Data to examine.

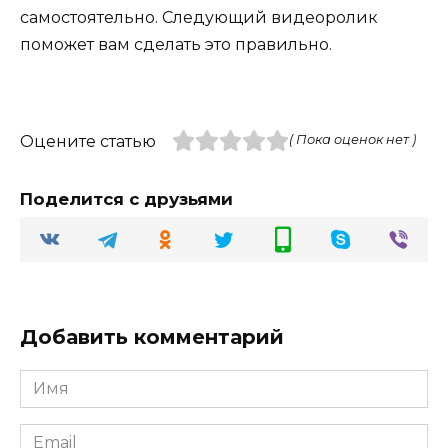
самостоятельно. Следующий видеоролик
поможет вам сделать это правильно.
Оцените статью
( Пока оценок нет )
Поделится с друзьями
Добавить комментарий
Имя
Email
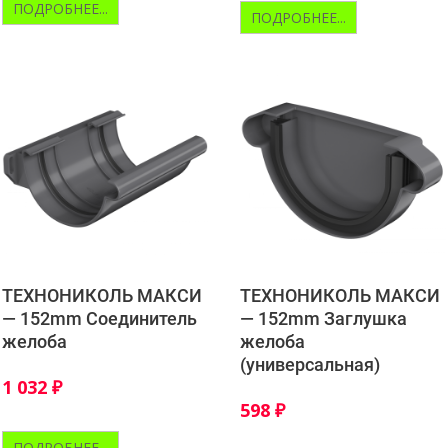
ПОДРОБНЕЕ...
ПОДРОБНЕЕ...
ТЕХНОНИКОЛЬ МАКСИ
ТЕХНОНИКОЛЬ МАКСИ
— 152mm Соединитель
— 152mm Заглушка
желоба
желоба
(универсальная)
1 032
₽
598
₽
ПОДРОБНЕЕ...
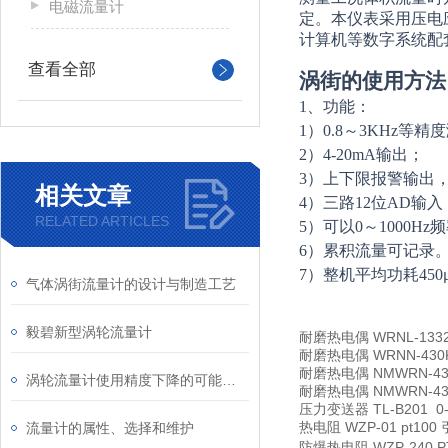
电磁流量计
定。本仪表采用压电应
计算机等数字系统配
查看全部
涡街的使用方法
1
、功能：
1
）0.8～3KHz等精
2
）4-20mA输出；
3
）上下限报警输出
相关文章
4
）三路12位AD输
RELATED ARTICLES
5
）可以0～1000Hz
6
）累积流量可记录
7
）整机平均功耗450
气体涡街流量计的设计与制造工艺
毅碧新型涡轮流量计
耐磨热电偶
WRNL-13
耐磨热电偶
WRNN-43
耐磨热电偶
NMWRN-4
涡轮流量计使用精度下降的可能原因是什么
耐磨热电偶
NMWRN-4
压力变送器
TL-B201 
热电阻
WZP-01 pt10
流量计的属性、选择和维护
防爆热电阻
WZP-240 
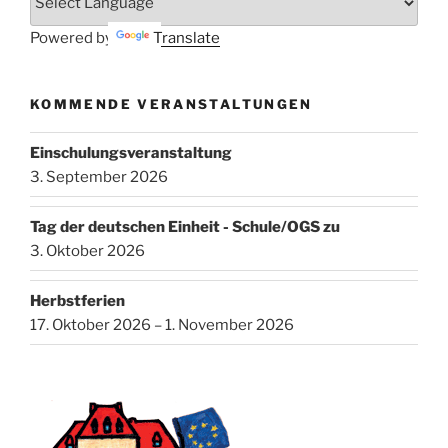
Powered by
Translate
KOMMENDE VERANSTALTUNGEN
Einschulungsveranstaltung
3. September 2026
Tag der deutschen Einheit - Schule/OGS zu
3. Oktober 2026
Herbstferien
17. Oktober 2026 – 1. November 2026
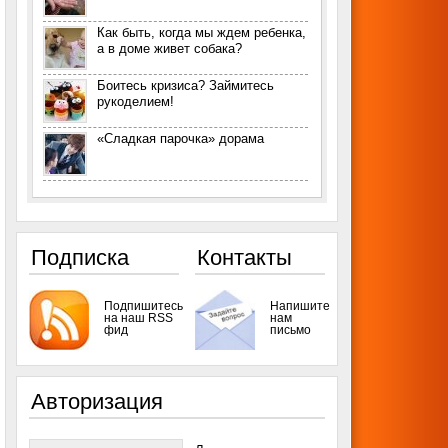
Как быть, когда мы ждем ребенка,
а в доме живет собака?
Боитесь кризиса? Займитесь
рукоделием!
«Сладкая парочка» дорама
Подписка
Контакты
Подпишитесь
Напишите
на наш RSS
нам
фид
письмо
Авторизация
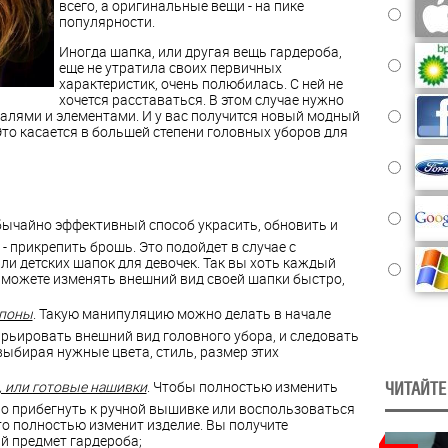
всего, а оригинальные вещи - на пике
популярности.
Иногда шапка, или другая вещь гардероба,
еще не утратила своих первичных
характеристик, очень полюбилась. С ней не
хочется расставаться. В этом случае нужно
талями и элементами. И у вас получится новый модный
то касается в большей степени головных уборов для
обычайно эффективный способ украсить, обновить и
- прикрепить брошь. Это подойдет в случае с
и детских шапок для девочек. Так вы хоть каждый
нь можете изменять внешний вид своей шапки быстро,
мпоны
. Такую манипуляцию можно делать в начале
арьировать внешний вид головного убора, и следовать
ыбирая нужные цвета, стиль, размер этих
 или готовые нашивки
. Чтобы полностью изменить
ЧИТАЙТЕ
но прибегнуть к ручной вышивке или воспользоваться
о полностью изменит изделие. Вы получите
й предмет гардероба;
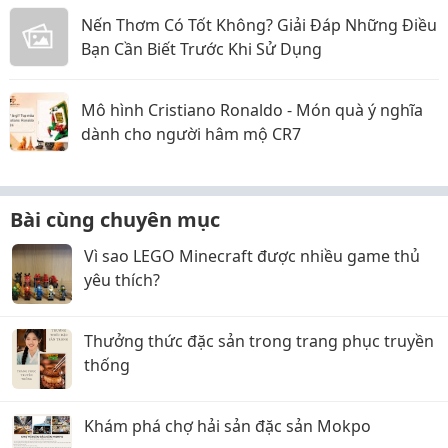
Nến Thơm Có Tốt Không? Giải Đáp Những Điều
Bạn Cần Biết Trước Khi Sử Dụng
Mô hình Cristiano Ronaldo - Món quà ý nghĩa
dành cho người hâm mộ CR7
Bài cùng chuyên mục
Vì sao LEGO Minecraft được nhiều game thủ
yêu thích?
Thưởng thức đặc sản trong trang phục truyền
thống
Khám phá chợ hải sản đặc sản Mokpo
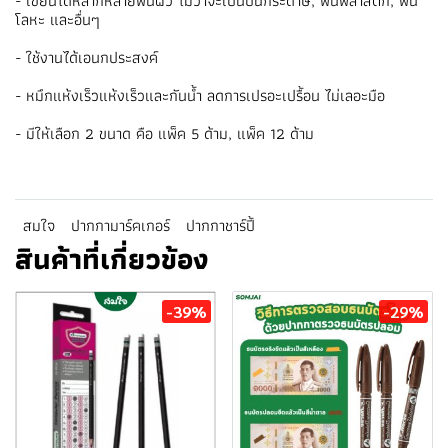
- เขียนได้หลากหลายพื้นผิว ไม่ว่าจะเป็นบนกระดาษ, พื้นพลาสติก, พื้น
โลหะ และอื่นๆ
- ใช้งานได้เอนกประสงค์
- หมึกแห้งเร็วแห้งเร็วและกันน้ำ ลดการเปรอะเปรื้อน ไม่เลอะมือ
- มีให้เลือก 2 ขนาด คือ แพ็ค 5 ด้าม, แพ็ค 12 ด้าม
สมใจ
ปากกามาร์คเกอร์
ปากกาชาร์ปี้
สินค้าที่เกี่ยวข้อง
-39%
-29%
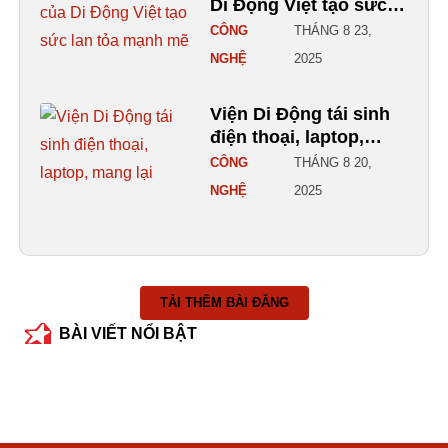
Di Động Việt tạo sức
lan tỏa mạnh mẽ
CÔNG
THÁNG 8 23,
NGHỆ
2025
Viện Di Động tái sinh
điện thoại, laptop,
mang lại vòng đời mới
CÔNG
THÁNG 8 20,
cho rác điện tử
NGHỆ
2025
TẢI THÊM BÀI ĐĂNG
BÀI VIẾT NỔI BẬT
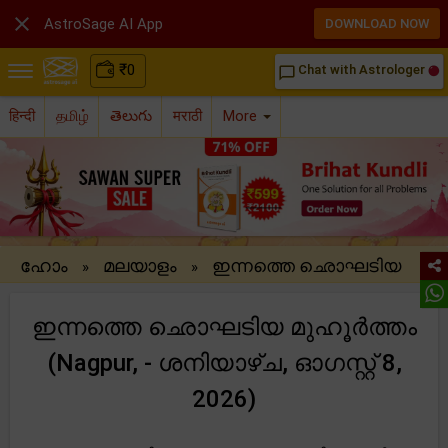

AstroSage AI App
DOWNLOAD NOW
₹
0
Chat with Astrologer
chat_bubble_outline
हिन्दी
தமிழ்
తెలుగు
मराठी
More
ഹോം
മലയാളം
ഇന്നത്തെ ഛൊഘടിയ
»
»
ഇന്നത്തെ ഛൊഘടിയ മുഹൂർത്തം
(Nagpur, - ശനിയാഴ്ച, ഓഗസ്റ്റ് 8,
2026)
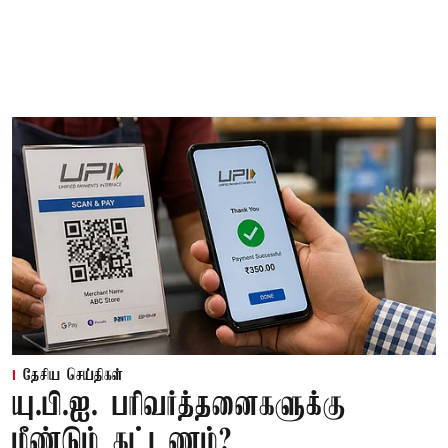
தேசிய செய்திகள்
யு.பி.ஐ. பரிவர்த்தனைகளுக்கு
மீண்டும் கட்டணம்?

Exercise objective.
Wherever the string "внешний" is found in the entries, copy the line it sits in.

Finished exercise.
нь можете изменять внешний вид своей шапки быстро,
арьировать внешний вид головного убора, и следовать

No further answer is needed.